市場外取引が増えるとPFOFが増え、市場から公正な競争が奪われる。そしてその傾向が2020年以降顕著になっている。
ちなみに、シタデルは自社のダークプールCitadel Connectについて、米国上場株の取引の25%、個人投資家取引に関しては35%を取り扱う業界トップの仲介マーケットメーカーであると自社サイトで誇っている。
「うちのダークプールはシェア25%あって流動性が高いから、注文が約定しやすいですよ」という甘い言葉は、「正規市場から離れて価格を思いのままに扱うために、PFOFを支払ってでも25%のシェアを集めています。もちろんそれ以上の旨味があるからです」と同義だ。
$AMCの取引所シェア
そのことをふまえて、$AMCの取引所シェアを見てみよう。
市場外取引の割合が5割を超えていて、NYSEのシェアが10%に満たない。
$AMCと、上に挙げた他の銘柄と30日平均を比較したのが次の表だ。
$AMCの市場外取引の多さ=PFOF率の高さと、NYSEシェアの低さがわかる。また、$AMCに比べて$GMEの市場外取引が少なく、NYSEシェアが高いこともわかるだろう。
おそらく、これにはLIT注文の多さが関係していると思われる。
LIT注文
冒頭のゲンスラー発言の中にもあったが、LIT注文はLimit if Touched Ordersの略。顧客の指定どおりに注文を扱う市場に注文を通す方式のことだ。

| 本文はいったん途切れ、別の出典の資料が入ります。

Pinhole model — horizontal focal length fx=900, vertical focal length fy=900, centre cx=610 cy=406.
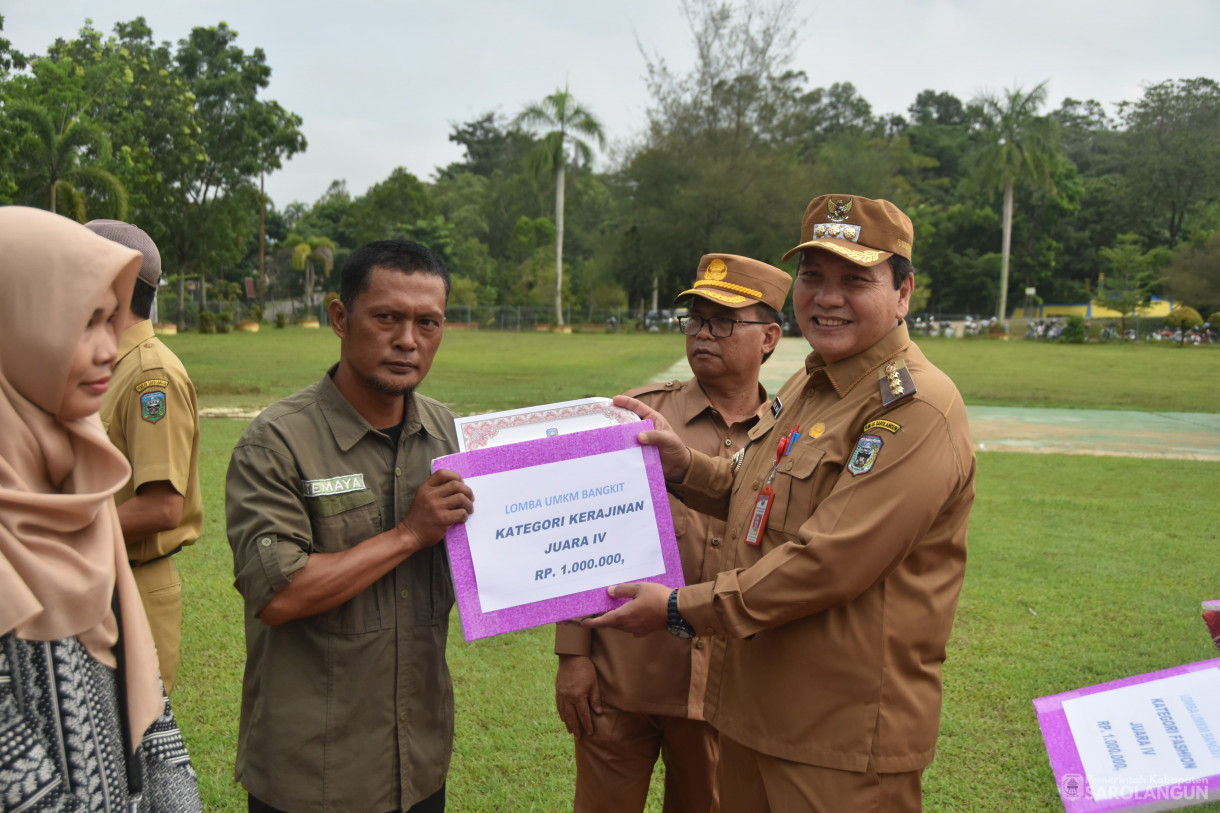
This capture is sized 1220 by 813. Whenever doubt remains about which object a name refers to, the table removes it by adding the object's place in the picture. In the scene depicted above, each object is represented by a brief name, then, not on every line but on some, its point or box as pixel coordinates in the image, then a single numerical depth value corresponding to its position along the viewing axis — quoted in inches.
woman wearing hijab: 57.1
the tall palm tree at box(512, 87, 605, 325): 1990.7
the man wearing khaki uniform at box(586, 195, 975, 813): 81.8
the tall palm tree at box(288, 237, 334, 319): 1899.6
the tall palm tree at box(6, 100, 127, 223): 971.9
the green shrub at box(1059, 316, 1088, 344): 1713.8
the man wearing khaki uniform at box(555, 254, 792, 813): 110.5
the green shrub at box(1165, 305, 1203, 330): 1815.9
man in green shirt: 84.0
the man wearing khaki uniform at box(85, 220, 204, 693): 108.0
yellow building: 2402.8
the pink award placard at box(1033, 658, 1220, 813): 82.7
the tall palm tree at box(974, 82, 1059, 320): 2126.0
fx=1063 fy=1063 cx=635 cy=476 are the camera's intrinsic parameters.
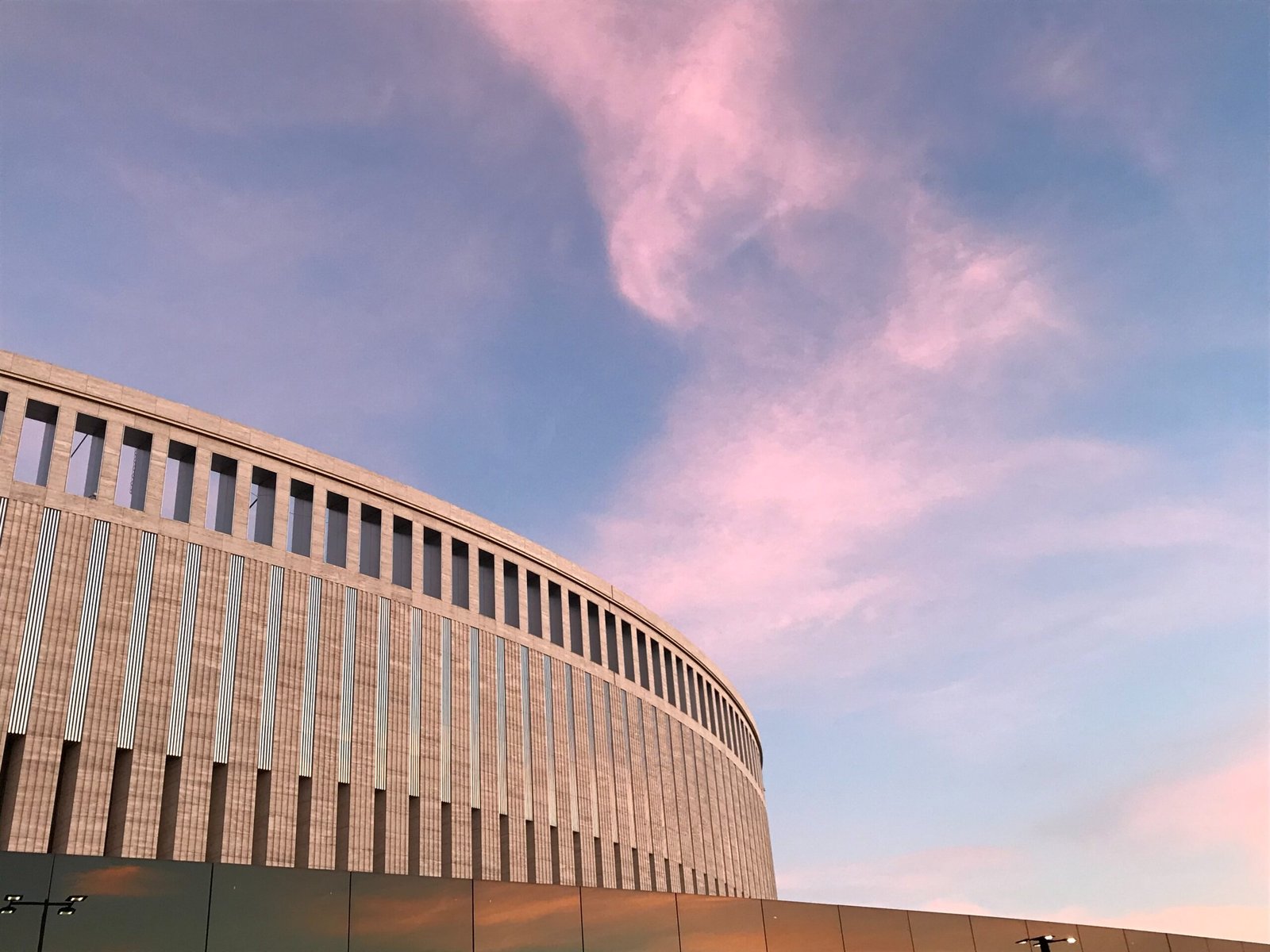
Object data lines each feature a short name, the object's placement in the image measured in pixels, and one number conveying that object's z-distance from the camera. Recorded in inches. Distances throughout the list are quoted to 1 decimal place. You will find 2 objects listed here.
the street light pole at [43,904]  703.7
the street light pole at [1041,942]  1296.8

つまり、指値どおりに注文を受け付けておき、市場価格が動いて指値と同じ値段になって売買のマッチングが成立したときにのみ注文が約定する方式。
APEの間ではPFOFではなくLITで注文するように呼びかけられ、その知識も浸透している(一部のブローカーでは発注取引所を指定できる)。$AMCホルダーも例外ではないが、APEコミュニティを観察してきた私の印象では、$AMCにはそうした知識をもたないライト層も少なくなさそうだ。
それに対して$GMEのホルダーは、原理主義と言えそうなくらい$GMEを崇拝し、DDを熟読し、真のショートスクイーズでMOASSに到達するのは$GMEだけだと考えるコア層が一定数存在している(彼らは$AMCホルダーではないことが多い)。その反面ライト層は少ないだろう。となると、$GMEホルダーにとってはLIT注文は「常識」であり、多くのホルダーが当然のようにLITで注文を出すから、$GMEは市場外取引が少くなり、NYSE取引率が高くなっていても不自然ではない。他の銘柄よりもLIT取引率が高いくらいだ。
大きな力がはたらくとき
ここで改めて、2月4日にNYSEで出来高1位だった$SNAPの取引所シェアを見てみよう。
既に見たように過去30日平均は他銘柄と同様の穏健な状態だが、2月4日に限っては市場外取引が56.45%、NYSEが7.47%と、$AMC並の極端なシェア率になっている。
実は、同社は前日に好決算を発表した。直後のアフターアワーから株価は急上昇し、2月4日には前日比+58.82%もの上昇を示した。
過去の履歴をたどってみると、この日の取引所シェア率がいかに例外的なものだったかわかる。
好決算? ショートスクイーズ?
ちなみに、浮動株ショート率(水色)はOrtexの推定値で4.98%。
チャートを確認すると、浮動株ショート率が昨年9月から10月にかけて急上昇するのに伴って価格が下落しており、過剰なショートを受けて株価が下がった可能性が高い。
また、今年1月後半から浮動株ショート率は上昇した後に急下降。それを受けて数日後に株価が上向いている。
その後浮動株ショート率が急落する=ひそかに買い戻しが進んだ少しあとに株価が上向き、それを抑えようと再び浮動株ショート率が上がるのは、ショートスクイーズによく見られる動き方だ。
もちろん、決算は株価が大きく動く大きなきっかけだ。しかし、決算だけが株価を作るわけではない。今の米国株市場からは、決算内容よりもむしろショートやオプションその他の市場環境の方が株価を支配しており、一般向けの言い訳づくりのために決算をきっかけとしているような印象すら受ける。